The Lowlands are thought to fully or partially encompass at least eleven geologic provinces. (Note: Alternative divisions of the Lowlands into geologic provinces have been offered, for instance, by Bundschuh & Alvarado 2012.) Notably, the northern and central Lowlands 'encompass the most extensive karstlands of the North American continent' i.e. the Yucatán Platform.

Geologic provinces within the Maya Lowlands per 21st century literature. (Note: USGS No. is the unique USGS province number as per French & Schenk 2004 and French & Schenk 2006.)
| USGS No. | Name | Location | Notes |
| 5308 | Yucatán Platform | northern Lowlands | – |
| 6117 | Greater Antilles Deformed Belt | offshore Lowlands | – |
| 6120 | Cayman Trough | southern Lowlands | – |
| 6125 | Maya Mountains | central Lowlands | – |
| 5305 | Villahermosa Uplift | western Lowlands | – |
| 5306 | Macuspana Basin | western Lowlands | – |
| 5304 | Saline–Comalcalco Basin | western Lowlands | – |
| 5302 | Veracruz Basin | western Lowlands | – |
| 5303 | Tuxla Uplift | western Lowlands | – |
| 5311 | Chiapas Massif | western Lowlands | – |
| 5310 | Sierra Madre de Chiapas–Peten Foldbelt | southern Lowlands | – |

==== Basins ====
The Lowlands are believed to fully or partially comprehend at least four sedimentary basins.

Sedimentary basins within the Maya Lowlands per 21st century literature. (Note: Evenick ID is the unique basin identifier ie UBI as per Evenick 2021.)
| Evenick ID | Name | Location | Notes |
| 119 | Campeche | northern Lowlands | – |
| 519 | Peten–Corozal | central Lowlands | – |
| 757 | Yucatán | northern Lowlands | – |
| 647 | Sureste | western Lowlands | – |

=== Tectonics ===
The Lowlands lie wholly within the Maya Block of the North American Plate.
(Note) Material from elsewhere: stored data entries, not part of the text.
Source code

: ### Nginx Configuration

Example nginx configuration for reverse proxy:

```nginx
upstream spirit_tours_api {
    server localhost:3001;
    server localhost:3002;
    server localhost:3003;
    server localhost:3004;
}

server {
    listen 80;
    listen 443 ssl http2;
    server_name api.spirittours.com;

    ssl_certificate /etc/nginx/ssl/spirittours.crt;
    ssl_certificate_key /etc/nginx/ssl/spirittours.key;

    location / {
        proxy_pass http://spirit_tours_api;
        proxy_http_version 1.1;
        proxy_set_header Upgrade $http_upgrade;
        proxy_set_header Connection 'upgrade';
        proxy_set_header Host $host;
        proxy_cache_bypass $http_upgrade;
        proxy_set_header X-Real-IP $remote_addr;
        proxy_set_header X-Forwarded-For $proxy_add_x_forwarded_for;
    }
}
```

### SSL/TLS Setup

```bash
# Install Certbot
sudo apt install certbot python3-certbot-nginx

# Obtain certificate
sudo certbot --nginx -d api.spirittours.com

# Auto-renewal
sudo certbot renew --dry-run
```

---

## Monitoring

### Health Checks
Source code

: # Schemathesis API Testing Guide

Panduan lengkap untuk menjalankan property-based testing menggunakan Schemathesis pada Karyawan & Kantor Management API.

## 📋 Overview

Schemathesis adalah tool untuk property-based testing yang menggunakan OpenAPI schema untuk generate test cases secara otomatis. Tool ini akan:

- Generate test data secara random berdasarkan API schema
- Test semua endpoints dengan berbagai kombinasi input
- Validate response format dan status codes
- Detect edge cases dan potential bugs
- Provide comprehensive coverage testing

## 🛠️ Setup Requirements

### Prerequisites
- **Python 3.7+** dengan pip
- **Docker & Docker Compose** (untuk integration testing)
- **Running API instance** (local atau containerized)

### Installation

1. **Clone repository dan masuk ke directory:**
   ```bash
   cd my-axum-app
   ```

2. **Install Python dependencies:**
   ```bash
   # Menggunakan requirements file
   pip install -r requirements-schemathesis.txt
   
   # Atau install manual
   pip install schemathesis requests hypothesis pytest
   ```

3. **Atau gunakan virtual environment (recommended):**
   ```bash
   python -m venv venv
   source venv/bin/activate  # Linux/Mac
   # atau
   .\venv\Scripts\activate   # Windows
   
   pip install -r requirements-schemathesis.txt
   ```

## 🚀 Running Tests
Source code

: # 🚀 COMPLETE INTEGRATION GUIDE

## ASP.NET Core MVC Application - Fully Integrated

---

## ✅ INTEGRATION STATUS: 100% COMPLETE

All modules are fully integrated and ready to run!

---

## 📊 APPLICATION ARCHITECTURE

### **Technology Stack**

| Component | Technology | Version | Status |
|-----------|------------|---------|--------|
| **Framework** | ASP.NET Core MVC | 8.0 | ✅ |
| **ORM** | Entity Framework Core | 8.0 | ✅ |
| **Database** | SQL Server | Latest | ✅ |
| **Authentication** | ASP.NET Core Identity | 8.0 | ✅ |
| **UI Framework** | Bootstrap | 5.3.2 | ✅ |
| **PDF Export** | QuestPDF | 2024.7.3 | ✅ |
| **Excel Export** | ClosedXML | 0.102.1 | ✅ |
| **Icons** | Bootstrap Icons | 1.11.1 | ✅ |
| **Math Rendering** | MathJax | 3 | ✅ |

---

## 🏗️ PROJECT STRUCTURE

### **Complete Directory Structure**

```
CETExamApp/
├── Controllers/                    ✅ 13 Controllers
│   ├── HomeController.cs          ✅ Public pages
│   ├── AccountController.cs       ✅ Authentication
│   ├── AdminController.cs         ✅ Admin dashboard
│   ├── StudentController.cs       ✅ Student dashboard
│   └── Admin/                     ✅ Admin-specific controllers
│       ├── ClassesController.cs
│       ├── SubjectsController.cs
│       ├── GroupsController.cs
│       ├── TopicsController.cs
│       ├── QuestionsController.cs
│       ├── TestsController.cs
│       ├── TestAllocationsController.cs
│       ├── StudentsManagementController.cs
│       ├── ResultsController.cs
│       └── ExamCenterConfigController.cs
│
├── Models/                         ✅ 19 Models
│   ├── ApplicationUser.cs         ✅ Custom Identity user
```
They notably house the Ticul Fault to the north, the Rio Hondo, Yucatán Channel, and Maya Mountain Faults to the east, and a portion of the Motagua–Polochic Fault Zone to the south.

=== Stratigraphy ===

In the northern and central Lowlands, encompassed within the Yucatán Platform, mean crustal thickness increases from 12–16 miles (20–25 km) in the north to 19–25 miles (30–40 km) in the south. These portions of the Lowlands are blanketed by a carbonate sedimentary cover reaching a mean thickness of up to some 4 miles (6 km).